Based on these findings, the most feasible study design aimed at successfully improving the quality of care with the support of CDSSs gaining significant evidence of outcomes consists in a pre–post intervention study involving hospitalised patients with one or more chronic diseases and a complex situation at baseline, polymedicated and most at risk of adverse outcomes. Considering the length of studies with positive outcomes, at least a 1-year study period including both intervention and preintervention periods should allow differences to be observed in terms of prescriptive appropriateness, frequency and severity of symptoms and, more generally, of disease management. Therefore, enrolled patients should preferably have a life expectancy longer than 1 year to allow for adequate periods of observation before and after CDSS implementation. In order to enable comparison of different studies, authors should identify measurable and quantifiable outcomes at each stage of the study. The ideal CDSS should be easy to use, make information readily available and be integrated into the computerised systems of the healthcare facility where the study is performed, so as to reduce analysis time and the possibility of errors during data transfer. Moreover, studies should include a time for sharing the specific expertise of the different healthcare professionals involved in patient management, including pharmacists, in order to achieve the best possible outcome; active patient engagement in the management of their condition also appears to be associated with better outcomes.

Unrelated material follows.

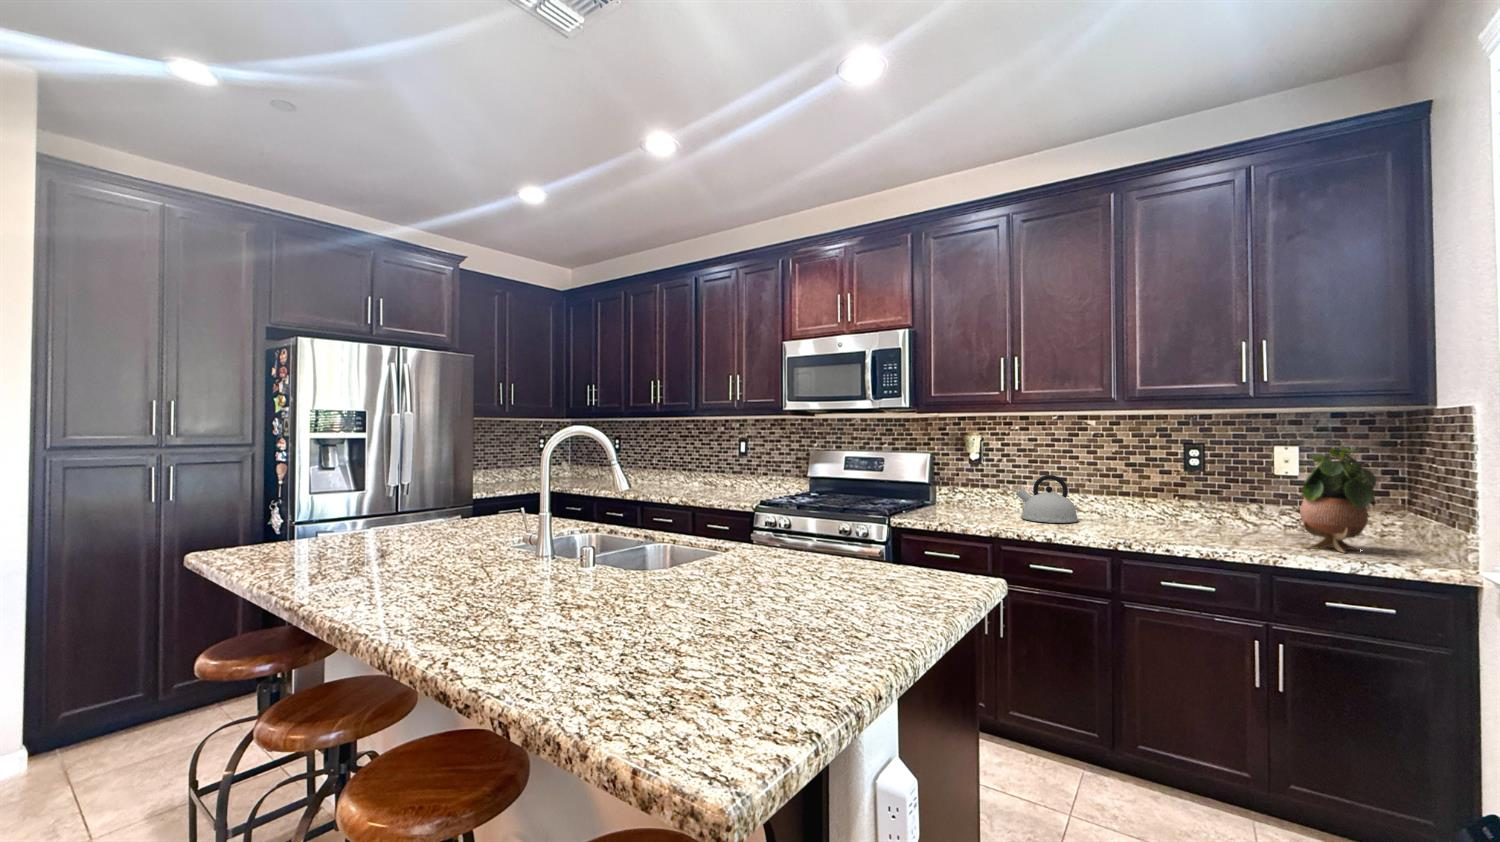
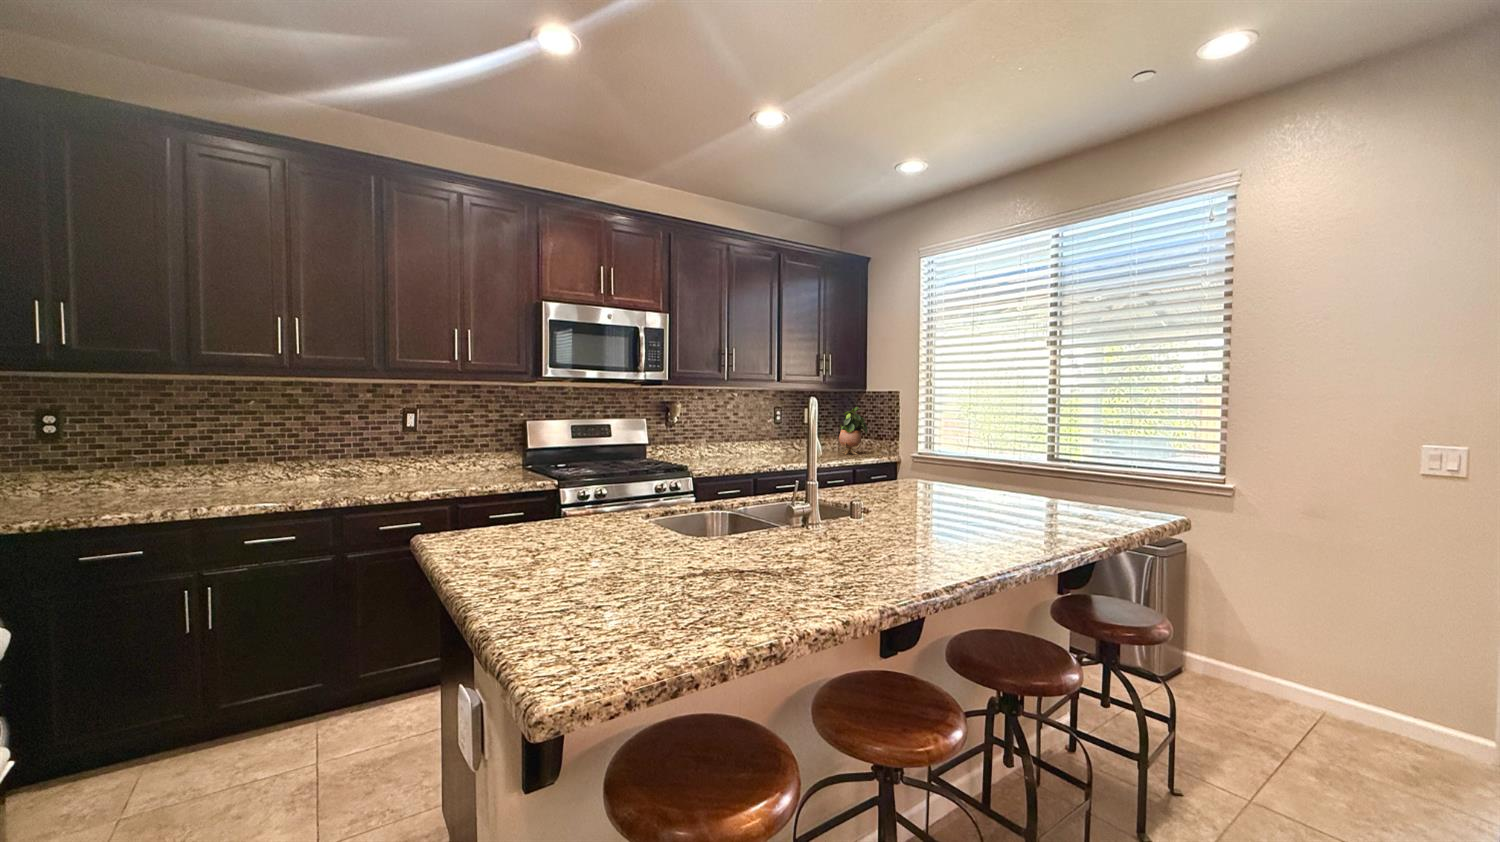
kettle: present [1016,475,1078,523] -> none [722,429,756,460]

Data on AI-CDSSs are still too limited to make a case for their superiority—or inferiority—over traditional CDSSs.
Strengths and limitations
The main strength of this review is the number of databases queried, along with the inclusion of all types of studies regardless of their focus. This revealed a large number of studies eligible for analysis to identify as many characteristics associated with positive outcome as possible.

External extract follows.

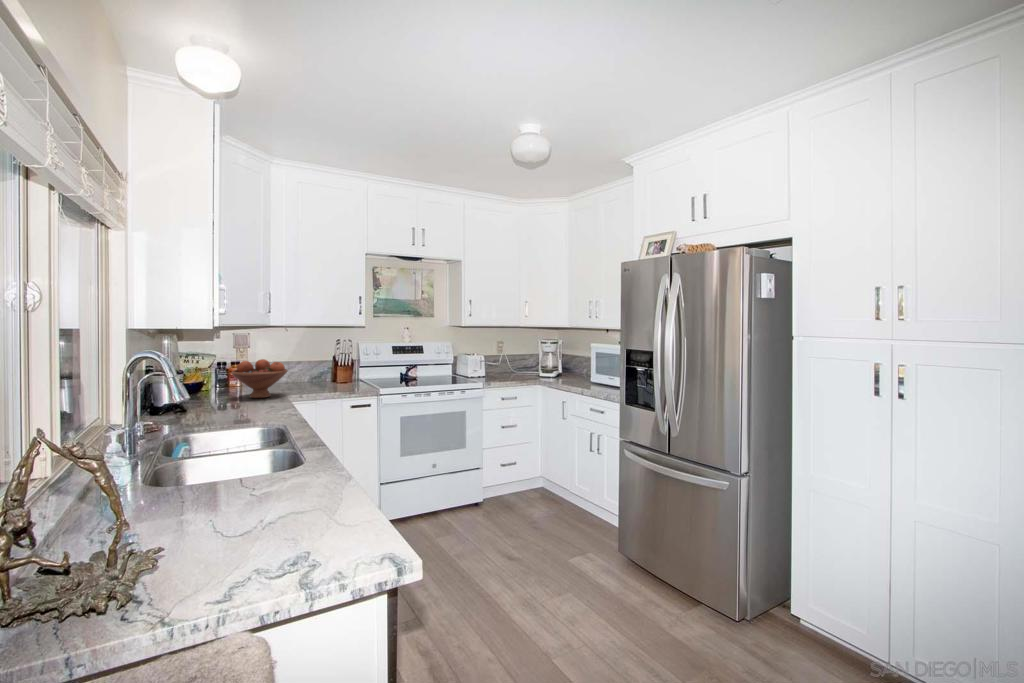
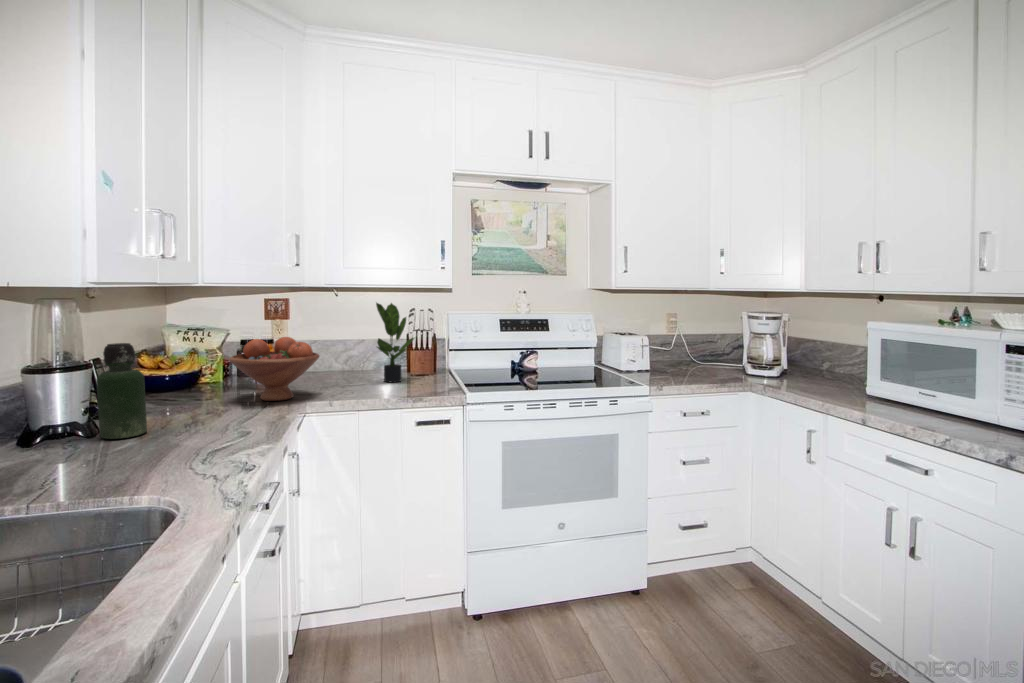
potted plant: none [314,336,341,387] -> present [376,303,414,382]
bottle: none [181,363,207,416] -> present [96,343,147,439]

The main limitations are the lack of unambiguous taxonomy to describe digital tools that support clinical decision and of recognised recommendations for conducting such studies. For example, some of the studies analysed lacked a description of the data that were entered into the system or did not indicate the end user. The choice to include studies that lacked complete information on the CDSS was made in order to select the largest number of CDSSs that have been used in a real-world healthcare setting.
On one hand, the heterogeneity of the studies has made it difficult for us to compare the different studies and devices (hence, the scoping review), while, on the other, it granted us a global view of the use of CDSSs worldwide.
Another limitation can be found in the absence of a focus on a specific patient category, which made it difficult to assess consistency with previous reviews.